Reproduce the records below in full and exactly, without their images.

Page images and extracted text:
----------------

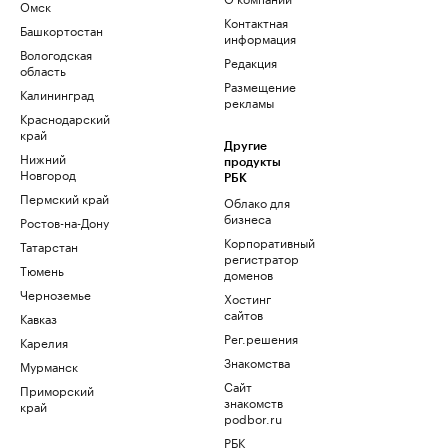
Омск
Контактная
Башкортостан
информация
Вологодская
Редакция
область
Размещение
Калининград
рекламы
Краснодарский
край
Другие
Нижний
продукты
Новгород
РБК
Пермский край
Облако для
бизнеса
Ростов-на-Дону
Корпоративный
Татарстан
регистратор
Тюмень
доменов
Черноземье
Хостинг
сайтов
Кавказ
Рег.решения
Карелия
Знакомства
Мурманск
Сайт
Приморский
знакомств
край
podbor.ru
РБК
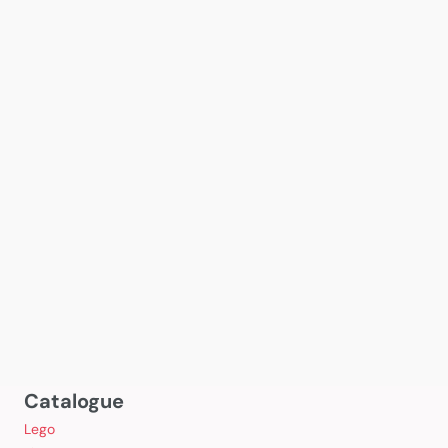
Catalogue
Lego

----------------

## RESPONSE AREA
Омск
Контактная
Башкортостан
информация
Вологодская
Редакция
область
Размещение
Калининград
рекламы
Краснодарский
край
Другие
Нижний
продукты
Новгород
РБК
Пермский край
Облако для
бизнеса
Ростов-на-Дону
Корпоративный
Татарстан
регистратор
Тюмень
доменов
Черноземье
Хостинг
сайтов
Кавказ
Рег.решения
Карелия
Знакомства
Мурманск
Сайт
Приморский
знакомств
край
podbor.ru
РБК
Catalogue
Lego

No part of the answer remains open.